Freeware: Creature House Expression 3.3

Freeware: Creature House Expression 3.3

Creature House Expression 3.3 is desktop software best described as ‘vector illustration tools meets natural media’. Apparently made by a Japanese team working with a funder in what was then British Hong Kong. Now freeware, since Microsoft purchased it way back when. Still works fine. I spotted it in a 2022 video by Benjamin Morse, a pro comic-book artist. “What’s that, kind of looks like SAI?” I wondered. I found out.

Great, so it’s good genuine freeware, formerly sold for $100. In which case it’s worth spending 30 minutes making a collection of links for it.

Creature House Expression 3.3 installer download at Archive.org. This is the free version Microsoft gave away after they purchased the company. Confirmed working on Windows 7, 8.1, Windows 10 Compatibility mode.

Exercises:
(a) Answer the following from the text on Creature House Expression 3.3:
(i) For what price was the software formerly sold?
(ii) In what year was the Benjamin Morse video in which the software was spotted?
(iii) On which versions of Windows is the installer confirmed working?
(b) Return the passage of the text on Creature House Expression 3.3 starting at "Creature House Expression 3.3 is" and ending at "I found out.", reproduced verbatim.
(c) Translate this sentence from the text on Creature House Expression 3.3 into Spanish: "This is the free version Microsoft gave away after they purchased the company."

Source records
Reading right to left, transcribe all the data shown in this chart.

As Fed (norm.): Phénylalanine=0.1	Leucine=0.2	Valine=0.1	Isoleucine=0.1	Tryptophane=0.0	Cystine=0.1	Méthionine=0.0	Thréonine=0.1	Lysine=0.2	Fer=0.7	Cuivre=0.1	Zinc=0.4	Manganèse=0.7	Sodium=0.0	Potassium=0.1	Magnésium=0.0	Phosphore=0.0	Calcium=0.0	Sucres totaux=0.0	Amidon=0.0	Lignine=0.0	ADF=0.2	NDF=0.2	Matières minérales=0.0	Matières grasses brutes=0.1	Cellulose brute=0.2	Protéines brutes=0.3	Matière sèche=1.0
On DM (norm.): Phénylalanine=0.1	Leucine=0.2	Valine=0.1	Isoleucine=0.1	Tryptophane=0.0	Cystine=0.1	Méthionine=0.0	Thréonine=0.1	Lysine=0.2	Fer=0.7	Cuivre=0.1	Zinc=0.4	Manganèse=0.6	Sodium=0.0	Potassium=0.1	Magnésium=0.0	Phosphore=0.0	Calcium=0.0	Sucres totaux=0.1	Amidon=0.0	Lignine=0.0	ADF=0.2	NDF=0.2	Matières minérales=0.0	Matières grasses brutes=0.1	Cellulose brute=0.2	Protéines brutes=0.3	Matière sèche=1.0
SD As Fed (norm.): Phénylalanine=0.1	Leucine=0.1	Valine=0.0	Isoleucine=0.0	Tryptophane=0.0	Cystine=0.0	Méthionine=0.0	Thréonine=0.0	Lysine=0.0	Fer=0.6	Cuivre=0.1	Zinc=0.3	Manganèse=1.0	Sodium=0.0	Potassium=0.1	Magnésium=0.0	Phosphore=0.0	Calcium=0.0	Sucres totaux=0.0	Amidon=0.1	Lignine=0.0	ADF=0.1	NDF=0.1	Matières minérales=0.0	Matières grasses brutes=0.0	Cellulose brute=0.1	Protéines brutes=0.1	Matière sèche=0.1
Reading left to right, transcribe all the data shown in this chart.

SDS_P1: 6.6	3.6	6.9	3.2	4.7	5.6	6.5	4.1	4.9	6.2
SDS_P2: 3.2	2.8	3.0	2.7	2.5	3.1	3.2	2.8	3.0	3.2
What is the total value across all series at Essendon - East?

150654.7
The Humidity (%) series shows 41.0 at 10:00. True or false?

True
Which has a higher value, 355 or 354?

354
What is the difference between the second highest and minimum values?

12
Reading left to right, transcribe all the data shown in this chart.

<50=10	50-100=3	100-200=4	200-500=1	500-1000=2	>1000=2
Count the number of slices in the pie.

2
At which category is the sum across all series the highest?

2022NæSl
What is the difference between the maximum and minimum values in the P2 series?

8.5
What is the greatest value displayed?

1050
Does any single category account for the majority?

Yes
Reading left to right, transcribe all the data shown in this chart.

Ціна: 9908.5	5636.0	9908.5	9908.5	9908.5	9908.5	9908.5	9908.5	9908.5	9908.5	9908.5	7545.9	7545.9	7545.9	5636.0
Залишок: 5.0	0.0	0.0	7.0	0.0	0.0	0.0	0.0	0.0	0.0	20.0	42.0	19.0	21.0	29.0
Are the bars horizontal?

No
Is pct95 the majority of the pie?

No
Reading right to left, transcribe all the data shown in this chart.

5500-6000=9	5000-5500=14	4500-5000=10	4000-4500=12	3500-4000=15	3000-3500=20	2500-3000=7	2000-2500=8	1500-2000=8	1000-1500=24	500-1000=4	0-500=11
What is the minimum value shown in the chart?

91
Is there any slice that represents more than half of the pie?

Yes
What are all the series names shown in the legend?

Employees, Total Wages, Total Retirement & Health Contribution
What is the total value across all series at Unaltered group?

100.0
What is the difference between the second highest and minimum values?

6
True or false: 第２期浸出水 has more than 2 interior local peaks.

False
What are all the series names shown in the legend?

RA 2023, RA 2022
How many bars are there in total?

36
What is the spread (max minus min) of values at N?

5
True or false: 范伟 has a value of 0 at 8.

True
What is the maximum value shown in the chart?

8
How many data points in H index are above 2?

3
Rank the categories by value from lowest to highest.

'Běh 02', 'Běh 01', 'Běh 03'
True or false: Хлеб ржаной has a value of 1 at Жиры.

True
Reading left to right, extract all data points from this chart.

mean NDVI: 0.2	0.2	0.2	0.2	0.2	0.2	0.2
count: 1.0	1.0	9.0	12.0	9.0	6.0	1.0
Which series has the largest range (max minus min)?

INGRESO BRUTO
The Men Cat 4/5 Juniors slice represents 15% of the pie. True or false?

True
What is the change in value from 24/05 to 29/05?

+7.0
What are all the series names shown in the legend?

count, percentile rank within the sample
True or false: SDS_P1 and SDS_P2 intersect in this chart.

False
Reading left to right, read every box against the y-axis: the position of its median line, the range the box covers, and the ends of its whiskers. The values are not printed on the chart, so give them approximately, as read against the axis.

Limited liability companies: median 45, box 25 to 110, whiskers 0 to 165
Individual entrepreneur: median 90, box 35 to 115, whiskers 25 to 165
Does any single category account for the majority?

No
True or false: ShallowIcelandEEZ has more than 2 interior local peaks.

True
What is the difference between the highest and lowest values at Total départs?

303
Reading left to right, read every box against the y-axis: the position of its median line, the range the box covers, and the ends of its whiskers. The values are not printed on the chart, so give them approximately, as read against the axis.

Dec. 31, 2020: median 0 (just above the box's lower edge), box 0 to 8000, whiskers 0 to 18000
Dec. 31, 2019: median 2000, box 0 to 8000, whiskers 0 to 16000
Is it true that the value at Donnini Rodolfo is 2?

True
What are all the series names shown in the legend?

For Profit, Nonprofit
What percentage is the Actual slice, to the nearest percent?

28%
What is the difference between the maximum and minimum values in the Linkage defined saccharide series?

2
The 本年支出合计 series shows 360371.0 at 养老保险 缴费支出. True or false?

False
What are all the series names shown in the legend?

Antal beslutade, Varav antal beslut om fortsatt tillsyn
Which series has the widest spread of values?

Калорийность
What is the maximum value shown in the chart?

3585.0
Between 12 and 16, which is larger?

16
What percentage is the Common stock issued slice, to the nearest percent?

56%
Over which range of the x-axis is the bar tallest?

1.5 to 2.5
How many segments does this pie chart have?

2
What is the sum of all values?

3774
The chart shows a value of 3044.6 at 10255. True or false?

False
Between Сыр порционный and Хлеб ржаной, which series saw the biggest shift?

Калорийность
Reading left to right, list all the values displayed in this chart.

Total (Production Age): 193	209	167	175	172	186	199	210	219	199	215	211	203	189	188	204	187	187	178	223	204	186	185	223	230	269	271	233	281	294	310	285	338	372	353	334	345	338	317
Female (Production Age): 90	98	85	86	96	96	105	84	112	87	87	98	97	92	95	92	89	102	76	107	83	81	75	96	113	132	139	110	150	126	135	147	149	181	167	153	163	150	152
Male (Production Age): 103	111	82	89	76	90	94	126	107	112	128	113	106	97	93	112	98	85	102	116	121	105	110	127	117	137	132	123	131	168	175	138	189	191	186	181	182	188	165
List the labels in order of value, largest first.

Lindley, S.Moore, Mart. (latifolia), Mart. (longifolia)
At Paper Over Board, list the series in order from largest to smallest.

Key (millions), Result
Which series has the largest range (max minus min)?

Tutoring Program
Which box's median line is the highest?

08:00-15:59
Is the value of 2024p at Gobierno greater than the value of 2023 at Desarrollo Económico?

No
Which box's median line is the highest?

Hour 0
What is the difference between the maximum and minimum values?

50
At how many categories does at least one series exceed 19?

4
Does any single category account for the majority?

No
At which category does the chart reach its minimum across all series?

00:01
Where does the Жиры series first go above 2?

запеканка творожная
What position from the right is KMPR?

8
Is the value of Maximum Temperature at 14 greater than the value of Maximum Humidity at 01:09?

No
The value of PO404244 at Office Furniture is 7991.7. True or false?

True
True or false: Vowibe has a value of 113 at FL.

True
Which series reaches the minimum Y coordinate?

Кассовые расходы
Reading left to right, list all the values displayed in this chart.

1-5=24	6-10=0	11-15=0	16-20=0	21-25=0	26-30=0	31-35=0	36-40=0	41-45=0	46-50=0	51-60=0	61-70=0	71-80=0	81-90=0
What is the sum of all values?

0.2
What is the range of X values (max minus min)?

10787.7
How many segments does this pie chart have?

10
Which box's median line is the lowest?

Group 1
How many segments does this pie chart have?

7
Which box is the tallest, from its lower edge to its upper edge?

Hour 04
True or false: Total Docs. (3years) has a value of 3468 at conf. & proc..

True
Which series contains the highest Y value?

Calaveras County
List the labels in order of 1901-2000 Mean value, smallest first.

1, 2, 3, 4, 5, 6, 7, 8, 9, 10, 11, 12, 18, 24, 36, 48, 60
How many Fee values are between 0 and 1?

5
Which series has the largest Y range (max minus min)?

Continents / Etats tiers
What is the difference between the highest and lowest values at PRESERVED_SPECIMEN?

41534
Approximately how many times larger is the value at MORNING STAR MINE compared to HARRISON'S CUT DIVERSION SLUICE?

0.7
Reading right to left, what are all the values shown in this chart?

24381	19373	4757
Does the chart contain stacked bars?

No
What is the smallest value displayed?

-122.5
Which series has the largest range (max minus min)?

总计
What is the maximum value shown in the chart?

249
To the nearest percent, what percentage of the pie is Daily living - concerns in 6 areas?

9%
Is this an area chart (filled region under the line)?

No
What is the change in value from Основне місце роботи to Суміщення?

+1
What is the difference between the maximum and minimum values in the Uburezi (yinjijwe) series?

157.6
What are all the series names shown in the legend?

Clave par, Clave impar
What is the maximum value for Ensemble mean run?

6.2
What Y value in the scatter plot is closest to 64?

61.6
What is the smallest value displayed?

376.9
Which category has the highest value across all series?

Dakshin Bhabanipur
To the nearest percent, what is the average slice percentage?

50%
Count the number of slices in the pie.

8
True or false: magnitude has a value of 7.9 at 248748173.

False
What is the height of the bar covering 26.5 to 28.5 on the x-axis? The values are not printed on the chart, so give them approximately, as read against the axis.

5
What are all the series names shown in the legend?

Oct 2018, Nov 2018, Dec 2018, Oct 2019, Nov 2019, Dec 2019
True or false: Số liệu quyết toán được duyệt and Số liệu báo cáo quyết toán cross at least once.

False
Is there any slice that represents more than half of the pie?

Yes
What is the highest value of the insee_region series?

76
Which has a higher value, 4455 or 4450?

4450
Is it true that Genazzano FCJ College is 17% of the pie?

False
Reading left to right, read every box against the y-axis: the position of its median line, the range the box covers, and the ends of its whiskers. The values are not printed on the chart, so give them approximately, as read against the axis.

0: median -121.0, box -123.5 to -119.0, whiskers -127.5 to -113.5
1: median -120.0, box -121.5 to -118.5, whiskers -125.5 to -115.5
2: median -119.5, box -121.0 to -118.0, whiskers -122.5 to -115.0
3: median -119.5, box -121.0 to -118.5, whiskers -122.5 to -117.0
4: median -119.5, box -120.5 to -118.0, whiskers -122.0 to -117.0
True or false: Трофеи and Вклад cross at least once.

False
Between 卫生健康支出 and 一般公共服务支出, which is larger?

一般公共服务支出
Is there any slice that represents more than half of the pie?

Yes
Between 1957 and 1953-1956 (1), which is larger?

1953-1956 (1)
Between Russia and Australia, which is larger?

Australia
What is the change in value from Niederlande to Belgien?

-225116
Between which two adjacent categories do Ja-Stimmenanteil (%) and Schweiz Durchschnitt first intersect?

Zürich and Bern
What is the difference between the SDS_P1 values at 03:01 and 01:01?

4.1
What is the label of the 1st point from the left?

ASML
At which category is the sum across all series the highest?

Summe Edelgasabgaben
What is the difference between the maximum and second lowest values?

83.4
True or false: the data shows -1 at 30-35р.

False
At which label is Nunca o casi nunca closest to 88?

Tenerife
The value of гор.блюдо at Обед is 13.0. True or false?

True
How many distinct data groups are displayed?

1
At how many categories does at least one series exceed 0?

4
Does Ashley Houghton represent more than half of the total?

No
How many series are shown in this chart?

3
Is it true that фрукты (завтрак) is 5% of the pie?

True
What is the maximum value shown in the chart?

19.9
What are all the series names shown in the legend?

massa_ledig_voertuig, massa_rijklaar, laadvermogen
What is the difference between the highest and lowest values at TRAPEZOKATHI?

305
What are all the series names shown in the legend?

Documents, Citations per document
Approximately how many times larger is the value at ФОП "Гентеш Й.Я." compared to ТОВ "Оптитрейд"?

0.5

Solutions to each task:
(a)
(i) $100
(ii) 2022
(iii) Windows 7, 8.1, and Windows 10 Compatibility mode

(b)
Creature House Expression 3.3 is desktop software best described as ‘vector illustration tools meets natural media’. Apparently made by a Japanese team working with a funder in what was then British Hong Kong. Now freeware, since Microsoft purchased it way back when. Still works fine. I spotted it in a 2022 video by Benjamin Morse, a pro comic-book artist. “What’s that, kind of looks like SAI?” I wondered. I found out.

(c) Esta es la versión gratuita que Microsoft distribuyó después de adquirir la empresa.